眉を下げた顔は、何故だか泣きそうにも見えた。
「一度貴方が眠っている時に、貴方の家へ行きました。院長さんに頼まれた荷物を取りに……そうしたら、あまりにも生活感のない部屋で……誰かへ明け渡すような部屋でした」
ドナちゃんがこちらを見る。落ち着いた目だ。黒い瞳が俺の顔を覗き込んだ。
「死ぬ気だったんですか」
「……さぁな」
誤魔化すわけじゃない。本当に、分からないんだ。戦争で散るのは騎士の誉だ。それでも死にたいわけではなかった。でも、もしかしたら。
「死ぬことが罪滅ぼしになると、思ったのかもしれない」
「……ならないですよ。全然、罪滅ぼしにならない」
そっか。俺は呟く。
月明かりがドナちゃんの顔を照らしていく。俺は妙に納得しながら問いかけた。
「……俺のこと、誰だか分かってた?」
「はい。顔に面影が残っていましたから」
ドナちゃんはうっすらと口元に微笑を浮かべる。そうして感情を吐き出すように口を開いた。
「ずっと、憎かった。助けたのは私ですけど、この傷のおかげで、家族からは罵倒されて、貴族として生きていくことは出来なくなりました。ずっと……助けなければ良かったと、思っていました」
多分そうだろうな、とは思っていた。
あの怪我は嫁への貰い手がなくなる原因にしかならない。彼女の足枷にしかならない傷だ。
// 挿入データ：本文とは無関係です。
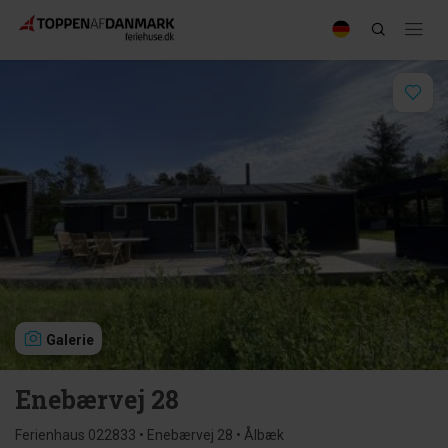
Galerie
Enebærvej 28
Ferienhaus 022833 • Enebærvej 28 • Ålbæk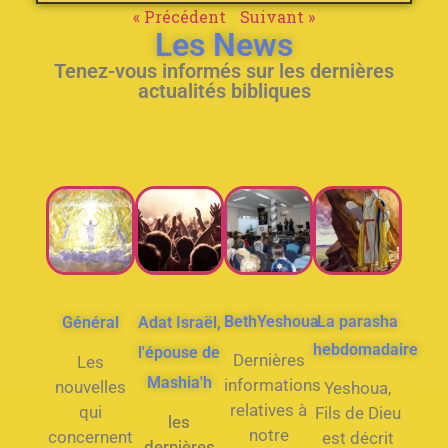
« Précédent
Suivant »
Les News
Tenez-vous informés sur les dernières
actualités bibliques
BethYeshoua
La parasha
Général
Adat Israël,
hebdomadaire
l'épouse de
Dernières
Les
Mashia'h
informations
nouvelles
Yeshoua,
relatives à
qui
Fils de Dieu
les
notre
concernent
est décrit
dernières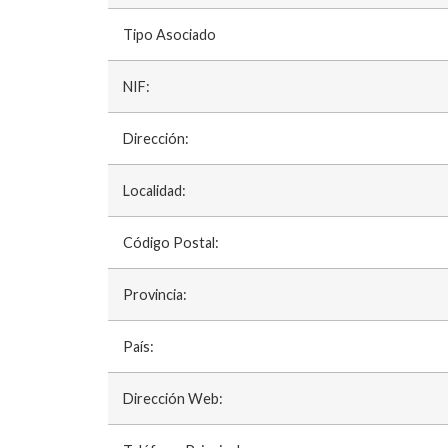
Tipo Asociado
NIF:
Dirección:
Localidad:
Código Postal:
Provincia:
País:
Dirección Web: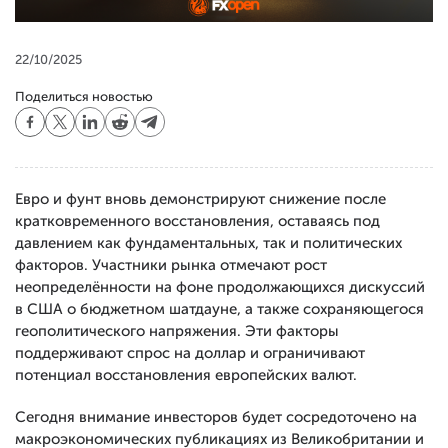
22/10/2025
Поделиться новостью
Евро и фунт вновь демонстрируют снижение после
кратковременного восстановления, оставаясь под
давлением как фундаментальных, так и политических
факторов. Участники рынка отмечают рост
неопределённости на фоне продолжающихся дискуссий
в США о бюджетном шатдауне, а также сохраняющегося
геополитического напряжения. Эти факторы
поддерживают спрос на доллар и ограничивают
потенциал восстановления европейских валют.
Сегодня внимание инвесторов будет сосредоточено на
макроэкономических публикациях из Великобритании и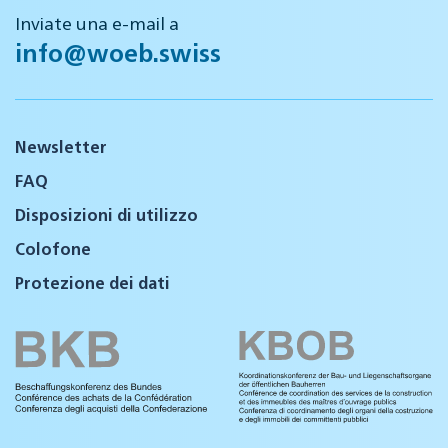
Inviate una e-mail a
info@woeb.swiss
Newsletter
FAQ
Disposizioni di utilizzo
Colofone
Protezione dei dati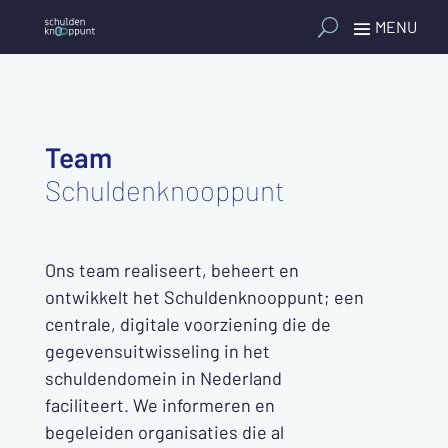
Team
Schuldenknooppunt
Ons team realiseert, beheert en
ontwikkelt het Schuldenknooppunt; een
centrale, digitale voorziening die de
gegevensuitwisseling in het
schuldendomein in Nederland
faciliteert. We informeren en
begeleiden organisaties die al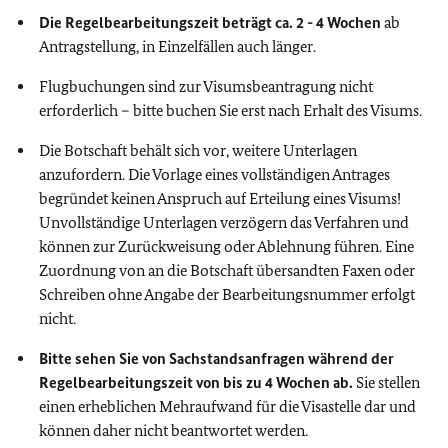
Die Regelbearbeitungszeit beträgt ca. 2 - 4 Wochen
ab
Antragstellung, in Einzelfällen auch länger.
Flugbuchungen sind zur Visumsbeantragung nicht
erforderlich – bitte buchen Sie erst nach Erhalt des Visums.
Die Botschaft behält sich vor, weitere Unterlagen
anzufordern. Die Vorlage eines vollständigen Antrages
begründet keinen Anspruch auf Erteilung eines Visums!
Unvollständige Unterlagen verzögern das Verfahren und
können zur Zurückweisung oder Ablehnung führen.
Eine
Zuordnung von an die Botschaft übersandten Faxen oder
Schreiben ohne Angabe der Bearbeitungsnummer erfolgt
nicht.
Bitte sehen Sie von Sachstandsanfragen während der
Regelbearbeitungszeit von bis zu 4 Wochen ab.
Sie stellen
einen erheblichen Mehraufwand für die Visastelle dar und
können daher nicht beantwortet werden.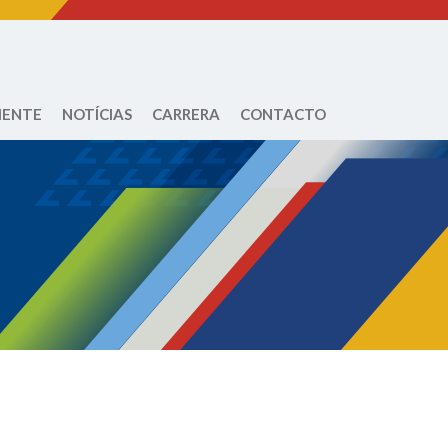
IENTE
NOTÍCIAS
CARRERA
CONTACTO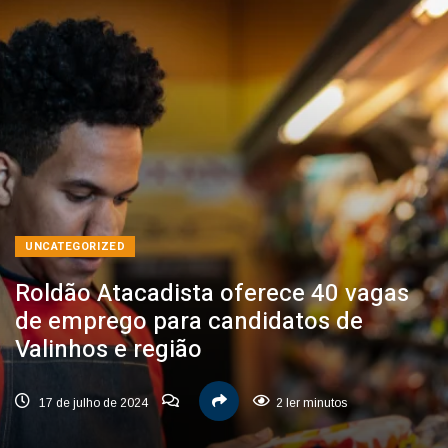
UNCATEGORIZED
Roldão Atacadista oferece 40 vagas
de emprego para candidatos de
Valinhos e região
17 de julho de 2024
2 ler minutos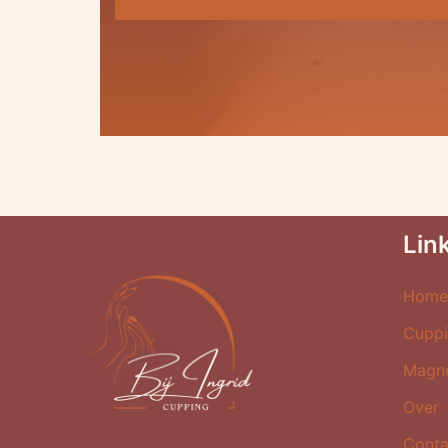
Lin
Hom
Cupp
Magn
Over
Conta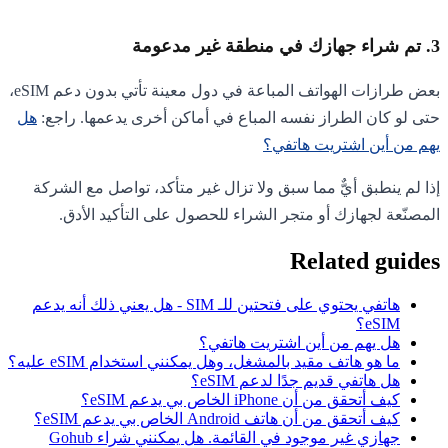
3. تم شراء جهازك في منطقة غير مدعومة
بعض طرازات الهواتف المباعة في دول معينة تأتي بدون دعم eSIM،
حتى لو كان الطراز نفسه المباع في أماكن أخرى يدعمها. راجع:
هل
يهم من أين اشتريت هاتفي؟
إذا لم ينطبق أيٌّ مما سبق ولا تزال غير متأكد، تواصل مع الشركة
المصنّعة لجهازك أو متجر الشراء للحصول على التأكيد الأدق.
Related guides
هاتفي يحتوي على فتحتين للـ SIM - هل يعني ذلك أنه يدعم
eSIM؟
هل يهم من أين اشتريت هاتفي؟
ما هو هاتف مقيد بالمشغل، وهل يمكنني استخدام eSIM عليه؟
هل هاتفي قديم جدًا لدعم eSIM؟
كيف أتحقق من أن iPhone الخاص بي يدعم eSIM؟
كيف أتحقق من أن هاتف Android الخاص بي يدعم eSIM؟
جهازي غير موجود في القائمة. هل يمكنني شراء Gohub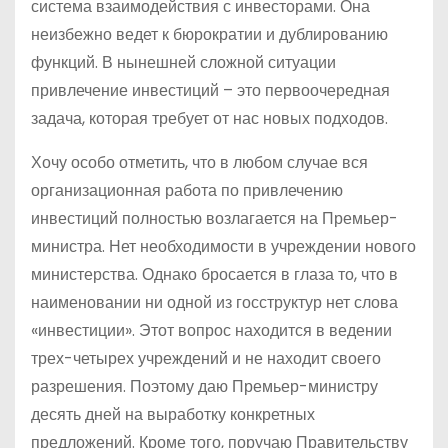
система взаимодействия с инвесторами. Она
неизбежно ведет к бюрократии и дублированию
функций. В нынешней сложной ситуации
привлечение инвестиций – это первоочередная
задача, которая требует от нас новых подходов.
Хочу особо отметить, что в любом случае вся
организационная работа по привлечению
инвестиций полностью возлагается на Премьер-
министра. Нет необходимости в учреждении нового
министерства. Однако бросается в глаза то, что в
наименовании ни одной из госструктур нет слова
«инвестиции». Этот вопрос находится в ведении
трех-четырех учреждений и не находит своего
разрешения. Поэтому даю Премьер-министру
десять дней на выработку конкретных
предложений. Кроме того, поручаю Правительству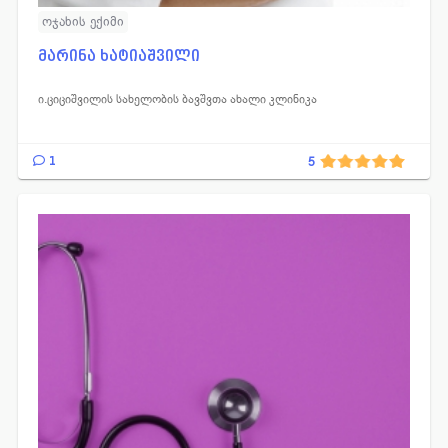
ოჯახის ექიმი
მარინა ხატიაშვილი
ი.ციციშვილის სახელობის ბავშვთა ახალი კლინიკა
1
5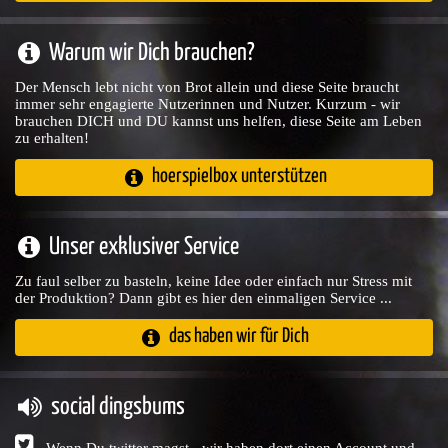
Warum wir Dich brauchen?
Der Mensch lebt nicht von Brot allein und diese Seite braucht
immer sehr engagierte Nutzerinnen und Nutzer. Kurzum - wir
brauchen DICH und DU kannst uns helfen, diese Seite am Leben
zu erhalten!
hoerspielbox unterstützen
Unser exklusiver Service
Zu faul selber zu basteln, keine Idee oder einfach nur Stress mit
der Produktion? Dann gibt es hier den einmaligen Service ...
das haben wir für Dich
social dingsbums
Wenn Du twitter magst - wir haben dort einen Account und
いつか彼女は俺を庇ったことを後悔すると思っていた。いっそ憎らしく思うだろうとも。
「……酷い女なんですよ、私。なのに、どうして、貴方が……こんな私を綺麗だなんて、好きだなんて言うんですか……」
ほろほろと涙を零すドナちゃんに微笑む。
泣かないでよ。俺、ドナちゃんの泣く姿、昔から苦手なんだよ。
「ドナちゃんは綺麗だよ。昔から綺麗で、今もそうだ」
「……そんなことを言うから、私……」
瞬きをするドナちゃんの頬に涙が伝う。
やっぱり、綺麗だと思った。
ドナちゃんが俺の胸に頭を預ける。俯いたままドナちゃんは言う。
「私、自分より先に死ぬ人は嫌なんです。私よりも長生きしてくれる人が好き。……だから、お酒もやめて、死に急がないでください。そうしたら、頷けますから」
なぁ。それって期待していのか。
俺はドナちゃんの小さな体を抱き締めながら口を開いた。
「お酒は、控える」
「はい」
「後先考えずに前線に行くのも控える」
「はい」
「……好きだ。結婚を前提に付き合ってくれる?」
「……はい」
柔らかく微笑んだドナちゃんの表情に、ぶわりと顔が赤くなる。早鐘を打つ心臓に死んでしまいそうだと思った。